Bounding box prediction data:
—————

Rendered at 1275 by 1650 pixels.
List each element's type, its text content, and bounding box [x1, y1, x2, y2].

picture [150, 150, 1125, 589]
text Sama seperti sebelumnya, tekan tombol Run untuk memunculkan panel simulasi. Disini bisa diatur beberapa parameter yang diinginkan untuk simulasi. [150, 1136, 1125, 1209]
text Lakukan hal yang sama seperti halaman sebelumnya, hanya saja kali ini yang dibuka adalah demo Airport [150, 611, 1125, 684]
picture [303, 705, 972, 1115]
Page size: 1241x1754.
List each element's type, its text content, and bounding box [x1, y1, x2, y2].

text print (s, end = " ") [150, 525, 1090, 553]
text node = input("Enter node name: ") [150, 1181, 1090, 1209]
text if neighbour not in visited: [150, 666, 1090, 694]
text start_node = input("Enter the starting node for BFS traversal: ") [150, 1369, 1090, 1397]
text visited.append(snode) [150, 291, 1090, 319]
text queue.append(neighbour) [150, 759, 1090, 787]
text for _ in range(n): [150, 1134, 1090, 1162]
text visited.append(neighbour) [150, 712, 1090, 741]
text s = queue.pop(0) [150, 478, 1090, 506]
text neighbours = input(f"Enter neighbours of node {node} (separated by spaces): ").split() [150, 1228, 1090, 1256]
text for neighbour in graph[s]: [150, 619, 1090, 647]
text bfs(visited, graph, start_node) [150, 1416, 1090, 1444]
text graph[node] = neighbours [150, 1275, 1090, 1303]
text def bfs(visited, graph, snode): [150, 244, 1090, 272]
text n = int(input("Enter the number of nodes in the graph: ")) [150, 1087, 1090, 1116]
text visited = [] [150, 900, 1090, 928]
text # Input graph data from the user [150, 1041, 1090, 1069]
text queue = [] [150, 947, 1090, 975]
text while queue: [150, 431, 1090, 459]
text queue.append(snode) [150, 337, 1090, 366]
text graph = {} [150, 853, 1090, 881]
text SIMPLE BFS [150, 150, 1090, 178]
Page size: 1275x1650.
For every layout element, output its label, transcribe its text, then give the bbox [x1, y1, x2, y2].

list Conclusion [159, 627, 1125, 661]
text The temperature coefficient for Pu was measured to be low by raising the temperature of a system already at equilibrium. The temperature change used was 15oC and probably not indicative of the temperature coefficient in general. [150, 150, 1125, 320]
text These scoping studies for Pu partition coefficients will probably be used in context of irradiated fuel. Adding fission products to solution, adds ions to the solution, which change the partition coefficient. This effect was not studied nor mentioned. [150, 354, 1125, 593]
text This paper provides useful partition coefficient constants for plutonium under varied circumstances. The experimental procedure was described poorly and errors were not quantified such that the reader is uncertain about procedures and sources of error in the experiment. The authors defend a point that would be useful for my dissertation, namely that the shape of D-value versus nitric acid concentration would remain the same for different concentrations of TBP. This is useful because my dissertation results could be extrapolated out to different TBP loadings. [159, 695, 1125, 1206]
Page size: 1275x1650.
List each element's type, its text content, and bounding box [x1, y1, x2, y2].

—————

Make an exact transcription of all the records.

Rendered at 1275 by 1650 pixels.
List each element's type, its text content, and bounding box [x1, y1, x2, y2].

picture [150, 150, 1125, 589]
text Sama seperti sebelumnya, tekan tombol Run untuk memunculkan panel simulasi. Disini bisa diatur beberapa parameter yang diinginkan untuk simulasi. [150, 1136, 1125, 1209]
text Lakukan hal yang sama seperti halaman sebelumnya, hanya saja kali ini yang dibuka adalah demo Airport [150, 611, 1125, 684]
picture [303, 705, 972, 1115]
Page size: 1241x1754.
List each element's type, its text content, and bounding box [x1, y1, x2, y2].

text print (s, end = " ") [150, 525, 1090, 553]
text node = input("Enter node name: ") [150, 1181, 1090, 1209]
text if neighbour not in visited: [150, 666, 1090, 694]
text start_node = input("Enter the starting node for BFS traversal: ") [150, 1369, 1090, 1397]
text visited.append(snode) [150, 291, 1090, 319]
text queue.append(neighbour) [150, 759, 1090, 787]
text for _ in range(n): [150, 1134, 1090, 1162]
text visited.append(neighbour) [150, 712, 1090, 741]
text s = queue.pop(0) [150, 478, 1090, 506]
text neighbours = input(f"Enter neighbours of node {node} (separated by spaces): ").split() [150, 1228, 1090, 1256]
text for neighbour in graph[s]: [150, 619, 1090, 647]
text bfs(visited, graph, start_node) [150, 1416, 1090, 1444]
text graph[node] = neighbours [150, 1275, 1090, 1303]
text def bfs(visited, graph, snode): [150, 244, 1090, 272]
text n = int(input("Enter the number of nodes in the graph: ")) [150, 1087, 1090, 1116]
text visited = [] [150, 900, 1090, 928]
text # Input graph data from the user [150, 1041, 1090, 1069]
text queue = [] [150, 947, 1090, 975]
text while queue: [150, 431, 1090, 459]
text queue.append(snode) [150, 337, 1090, 366]
text graph = {} [150, 853, 1090, 881]
text SIMPLE BFS [150, 150, 1090, 178]
Page size: 1275x1650.
For every layout element, output its label, transcribe its text, then give the bbox [x1, y1, x2, y2].

list Conclusion [159, 627, 1125, 661]
text The temperature coefficient for Pu was measured to be low by raising the temperature of a system already at equilibrium. The temperature change used was 15oC and probably not indicative of the temperature coefficient in general. [150, 150, 1125, 320]
text These scoping studies for Pu partition coefficients will probably be used in context of irradiated fuel. Adding fission products to solution, adds ions to the solution, which change the partition coefficient. This effect was not studied nor mentioned. [150, 354, 1125, 593]
text This paper provides useful partition coefficient constants for plutonium under varied circumstances. The experimental procedure was described poorly and errors were not quantified such that the reader is uncertain about procedures and sources of error in the experiment. The authors defend a point that would be useful for my dissertation, namely that the shape of D-value versus nitric acid concentration would remain the same for different concentrations of TBP. This is useful because my dissertation results could be extrapolated out to different TBP loadings. [159, 695, 1125, 1206]
Page size: 1275x1650.
List each element's type, its text content, and bounding box [x1, y1, x2, y2].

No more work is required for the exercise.